Thursday, April 16, 2009
Karthik Sankaranarayanan
Chair: Jack W. Davidson
Advisor: Kevin Skadron; Mircea R. Stan (Co-Advisor); John Lach and James P. Cohoon
OLSSON 236D, 08:00:00
A Ph.D. Defense
Thermal Modeling and Management of Microprocessors
ABSTRACT
The exponential growth of microprocessor power density due to non-ideal technology scaling has elevated temperature to become a first-class design constraint in microprocessors. This dissertation describes work to address the thermal challenge from the perspective of the architecture of the microprocessor. It proposes both the infrastructure to model the problem and several mechanisms that form part of the solution. It describes HotSpot, an efficient and accurate microarchitectural thermal modeling tool that is used to guide the design and evaluation of various thermal management techniques.
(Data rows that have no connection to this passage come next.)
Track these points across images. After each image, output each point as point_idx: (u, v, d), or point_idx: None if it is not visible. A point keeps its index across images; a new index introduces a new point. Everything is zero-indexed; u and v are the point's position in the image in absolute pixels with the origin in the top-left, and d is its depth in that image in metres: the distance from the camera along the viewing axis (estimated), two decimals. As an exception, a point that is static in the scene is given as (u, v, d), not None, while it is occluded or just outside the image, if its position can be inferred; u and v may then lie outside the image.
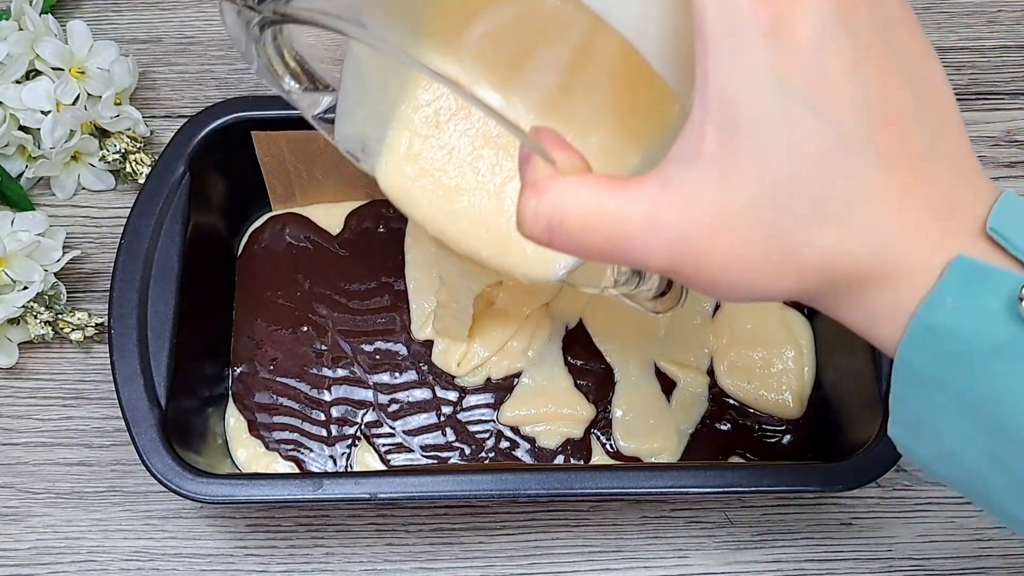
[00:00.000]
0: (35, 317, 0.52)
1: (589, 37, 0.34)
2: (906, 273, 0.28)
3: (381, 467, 0.51)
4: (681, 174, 0.29)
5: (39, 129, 0.53)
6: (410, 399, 0.52)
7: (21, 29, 0.55)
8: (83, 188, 0.57)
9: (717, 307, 0.54)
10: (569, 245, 0.30)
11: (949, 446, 0.30)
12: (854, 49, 0.28)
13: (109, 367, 0.47)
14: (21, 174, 0.56)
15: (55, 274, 0.53)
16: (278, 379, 0.52)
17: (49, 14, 0.57)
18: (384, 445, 0.51)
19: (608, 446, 0.51)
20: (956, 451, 0.30)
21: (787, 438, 0.52)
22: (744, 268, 0.29)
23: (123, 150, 0.55)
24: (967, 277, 0.28)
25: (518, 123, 0.31)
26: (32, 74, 0.55)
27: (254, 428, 0.52)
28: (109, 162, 0.56)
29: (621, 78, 0.35)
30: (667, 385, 0.52)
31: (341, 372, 0.53)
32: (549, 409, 0.52)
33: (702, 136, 0.28)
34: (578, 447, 0.51)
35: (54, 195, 0.57)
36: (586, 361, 0.53)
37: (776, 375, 0.52)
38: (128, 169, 0.56)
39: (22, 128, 0.54)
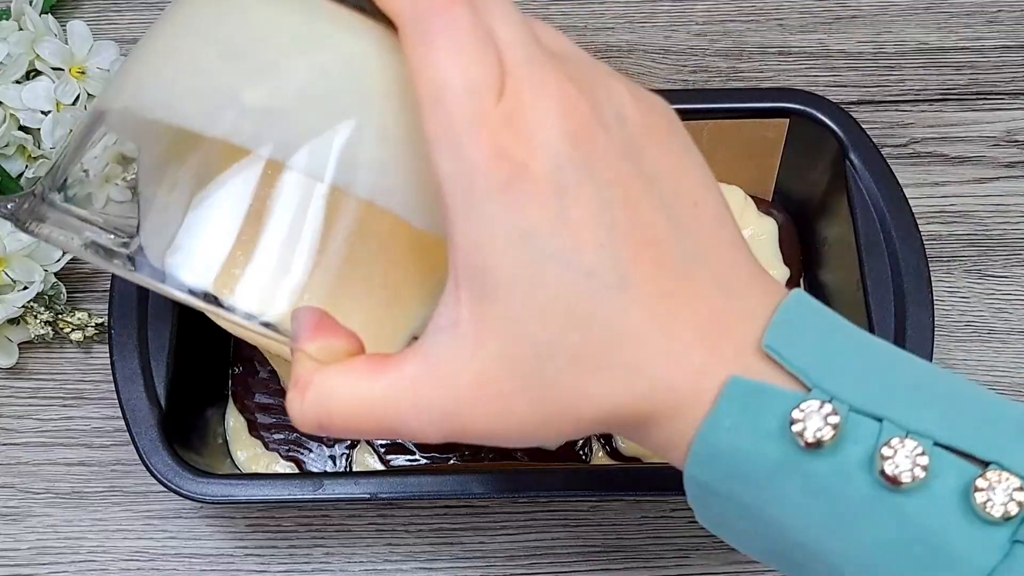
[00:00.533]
0: (35, 317, 0.52)
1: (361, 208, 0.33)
2: (683, 405, 0.28)
3: (381, 467, 0.51)
4: (440, 347, 0.28)
5: (39, 129, 0.53)
6: (410, 399, 0.52)
7: (21, 29, 0.55)
8: (83, 188, 0.57)
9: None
10: (343, 434, 0.30)
11: (746, 544, 0.30)
12: (595, 186, 0.27)
13: (109, 367, 0.47)
14: (21, 174, 0.56)
15: (55, 274, 0.53)
16: (278, 379, 0.52)
17: (49, 14, 0.57)
18: (383, 446, 0.51)
19: (608, 446, 0.51)
20: (752, 549, 0.30)
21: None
22: (516, 426, 0.28)
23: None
24: (742, 398, 0.27)
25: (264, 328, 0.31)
26: (32, 74, 0.55)
27: (254, 428, 0.52)
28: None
29: (401, 239, 0.34)
30: (667, 385, 0.52)
31: (341, 372, 0.53)
32: (549, 409, 0.52)
33: (457, 302, 0.28)
34: (578, 448, 0.51)
35: (54, 195, 0.57)
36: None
37: (776, 375, 0.52)
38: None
39: (22, 128, 0.54)
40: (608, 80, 0.29)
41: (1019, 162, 0.58)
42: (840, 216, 0.49)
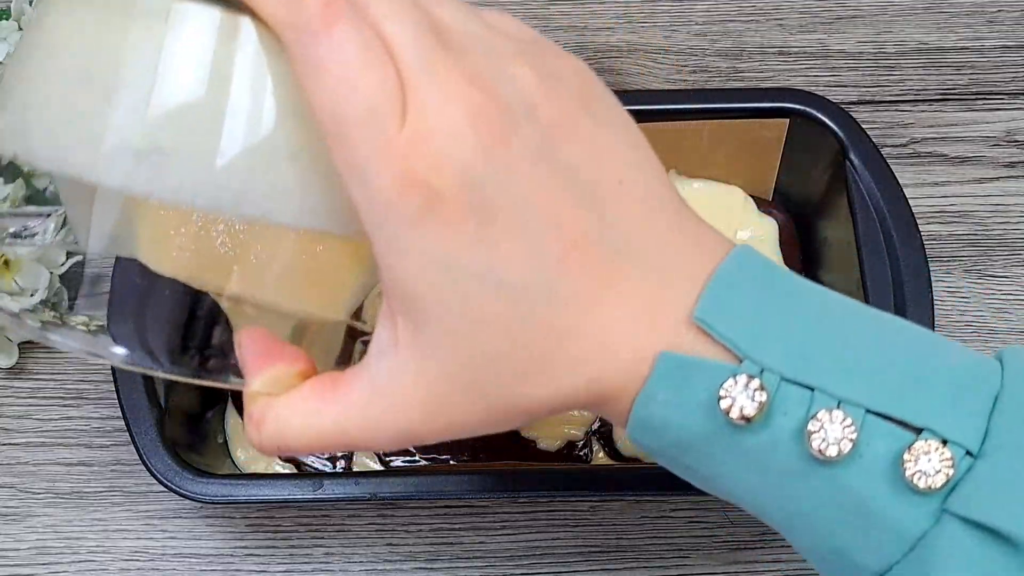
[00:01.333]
0: (35, 317, 0.52)
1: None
2: (625, 388, 0.29)
3: (381, 468, 0.51)
4: (384, 370, 0.29)
5: (39, 129, 0.53)
6: (410, 400, 0.52)
7: (21, 29, 0.55)
8: (83, 188, 0.57)
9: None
10: (302, 455, 0.30)
11: (700, 487, 0.31)
12: (512, 197, 0.26)
13: (109, 367, 0.47)
14: (21, 174, 0.56)
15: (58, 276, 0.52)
16: (278, 379, 0.52)
17: (49, 14, 0.56)
18: (384, 445, 0.51)
19: (608, 447, 0.51)
20: (706, 491, 0.31)
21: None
22: (467, 430, 0.29)
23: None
24: (671, 373, 0.28)
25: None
26: (32, 74, 0.55)
27: (254, 428, 0.52)
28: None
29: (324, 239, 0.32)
30: (667, 385, 0.52)
31: (341, 372, 0.53)
32: (549, 410, 0.52)
33: (394, 325, 0.28)
34: (579, 449, 0.51)
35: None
36: (586, 361, 0.53)
37: (776, 375, 0.52)
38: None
39: (22, 128, 0.54)
40: (512, 67, 0.28)
41: (1019, 162, 0.58)
42: (840, 216, 0.49)
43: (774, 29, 0.61)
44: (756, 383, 0.27)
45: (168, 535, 0.51)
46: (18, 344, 0.53)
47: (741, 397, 0.27)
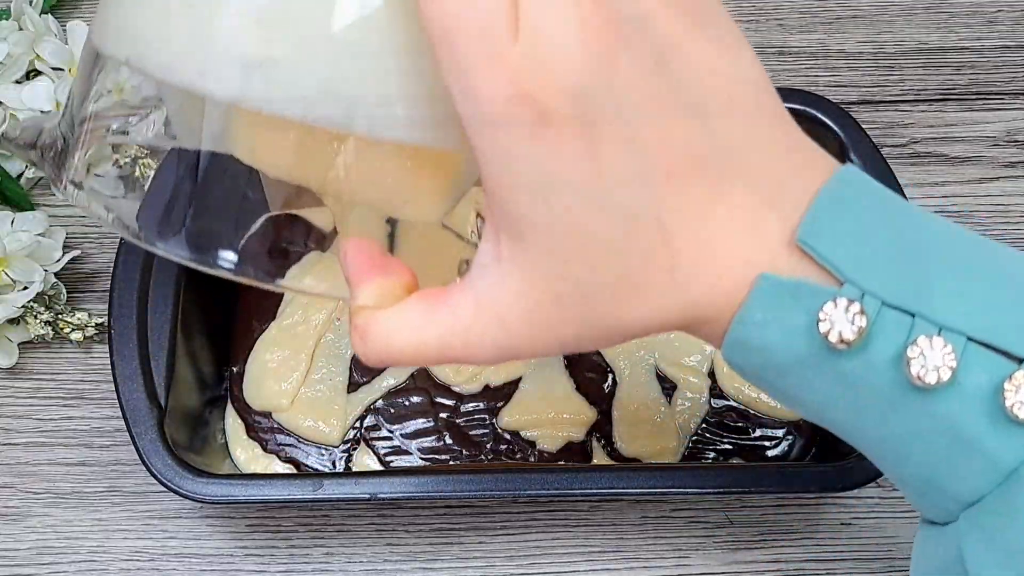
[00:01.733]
0: (35, 317, 0.52)
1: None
2: (722, 311, 0.28)
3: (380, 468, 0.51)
4: (488, 286, 0.29)
5: (39, 129, 0.53)
6: (407, 403, 0.52)
7: (21, 29, 0.55)
8: (83, 188, 0.57)
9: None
10: (405, 367, 0.32)
11: (787, 407, 0.31)
12: (622, 114, 0.26)
13: (109, 367, 0.47)
14: (21, 174, 0.56)
15: (55, 274, 0.53)
16: (278, 379, 0.52)
17: (49, 14, 0.57)
18: (383, 448, 0.51)
19: (608, 448, 0.51)
20: (793, 409, 0.31)
21: (787, 439, 0.52)
22: (565, 348, 0.30)
23: (133, 155, 0.55)
24: (772, 294, 0.28)
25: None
26: (32, 74, 0.55)
27: (252, 430, 0.52)
28: (120, 166, 0.56)
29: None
30: (668, 387, 0.52)
31: (341, 372, 0.53)
32: (550, 413, 0.52)
33: (498, 240, 0.28)
34: (578, 450, 0.51)
35: (54, 195, 0.57)
36: (587, 364, 0.53)
37: (776, 375, 0.52)
38: (136, 173, 0.56)
39: (22, 128, 0.54)
40: None
41: (1019, 162, 0.58)
42: (840, 216, 0.49)
43: (774, 29, 0.61)
44: (856, 307, 0.26)
45: (168, 535, 0.51)
46: (18, 344, 0.53)
47: (841, 321, 0.26)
It presents several Dynamic Thermal Management (DTM) schemes that distribute heat both over time and space by controlling the level of computational activity. Since processor temperature is also a function of the placement and adjacency of hot and cold functional blocks determined by the floorplan of the microprocessor, this dissertation also explores various thermally mitigating placement choices available within a single core and across multiple cores of a microprocessor. It does so through the development of HotFloorplan, a thermally-aware microarchitectural floorplanner. Finally, through an analytical framework, this research also focuses on the spatial (size) granularity at which thermal management is important. If regions of very high power density are small enough, they do not cause hot spots. The granularity study quantifies this relationship and illustrates it using three different microarchitectural examples.